Former Serb Commander Gets Lifer For War Crimes, Genocide

23 Nov, 2017 12:42 IST|Sakshi
Ratko Mladic

The Hague: Ratko Mladic, the former commander of the Bosnian Serb Army, has been sentenced to life imprisonment after being convicted of genocide, war crimes and crimes against humanity by a UN tribunal here. Known as the "Butcher of Bosnia", Mladic led forces during the massacre of Bosnian Muslims (Bosniaks) in Srebrenica and the siege of Sarajevo. The UN tribunal convicted him on 10 of the 11 charges.

The tribunal found that Mladic "significantly contributed" to the genocide in Srebrenica in 1995 where more than 7,000 Bosniak men and boys were murdered, the worst atrocity in Europe after World War II. He was also deemed responsible by the chamber for inciting terror during the Siege of Sarajevo (1992-96) -- where Serb troops had carried out a campaign of indiscriminate sniper fire against civilians. The death toll was more than 10,000.

"The crimes committed rank among the most heinous known to humankind and include genocide and extermination as a crime against humanity," presiding judge Alphons Orie said while reading the verdict.

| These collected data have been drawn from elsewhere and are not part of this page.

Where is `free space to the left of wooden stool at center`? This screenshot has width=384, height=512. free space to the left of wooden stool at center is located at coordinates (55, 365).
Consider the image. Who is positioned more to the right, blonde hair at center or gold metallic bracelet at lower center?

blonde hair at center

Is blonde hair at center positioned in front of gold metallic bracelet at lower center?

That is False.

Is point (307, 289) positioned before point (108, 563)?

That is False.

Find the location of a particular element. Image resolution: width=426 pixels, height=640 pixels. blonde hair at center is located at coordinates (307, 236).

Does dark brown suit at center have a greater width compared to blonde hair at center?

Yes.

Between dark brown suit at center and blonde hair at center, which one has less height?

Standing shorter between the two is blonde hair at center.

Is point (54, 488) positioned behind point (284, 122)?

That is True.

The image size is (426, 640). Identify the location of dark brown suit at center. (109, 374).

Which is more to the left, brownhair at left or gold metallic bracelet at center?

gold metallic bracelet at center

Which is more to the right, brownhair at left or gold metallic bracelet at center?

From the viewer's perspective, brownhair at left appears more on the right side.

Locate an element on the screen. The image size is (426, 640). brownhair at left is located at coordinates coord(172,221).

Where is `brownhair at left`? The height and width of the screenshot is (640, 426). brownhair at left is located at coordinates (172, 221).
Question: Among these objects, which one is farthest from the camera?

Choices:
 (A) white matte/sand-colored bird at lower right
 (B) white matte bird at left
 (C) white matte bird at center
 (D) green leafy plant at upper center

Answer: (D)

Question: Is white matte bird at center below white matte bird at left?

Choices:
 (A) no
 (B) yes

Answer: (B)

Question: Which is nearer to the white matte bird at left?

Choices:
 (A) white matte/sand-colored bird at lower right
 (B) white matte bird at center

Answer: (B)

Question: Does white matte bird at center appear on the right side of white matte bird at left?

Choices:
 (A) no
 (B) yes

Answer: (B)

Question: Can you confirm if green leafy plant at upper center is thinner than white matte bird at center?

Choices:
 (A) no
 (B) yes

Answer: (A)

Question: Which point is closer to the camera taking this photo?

Orie read out many crimes committed by troops under Mladic's command including mass rapes of Bosniak women and girls, keeping Bosniak prisoners in appalling conditions - starving, thirsty and sick - and beating them, terrorising civilians in Sarajevo by shelling and sniping, deporting Bosniaks forcibly en masse and destroying Bosniaks' homes as well as mosques.

The chamber rejected mitigating circumstances proposed by the defence team and handed Mladic a life sentence, bringing to a close a 530-day, four-year landmark trial at the UN International Criminal Tribunal. Before the verdict could be read, Mladic had to be removed from the room after he launched into a sudden outburst of angry shouting in a bid to halt proceedings by claiming that his blood pressure was too high. The reading of the verdict resumed after a brief adjournment.

The tribunal was created especially to try war crimes committed during the Yugoslav conflicts that tore up the Balkans in the 1990's. The chamber detailed that during the massacre of Srebrenica, Bosnian Serb troops separated men and boys from women being loaded onto buses to evacuate the Muslim population from the enclave. Those males were then subject to torture, humiliation and beatings before being executed.

Mladic is still regarded as a war hero by many in Serbia and the decision is likely to prompt backlash. The verdict comes a year after former Bosnian Serb leader Radovan Karadžic was found guilty of genocide over the 1995 massacre in Srebrenica and sentenced to 40 years in jail.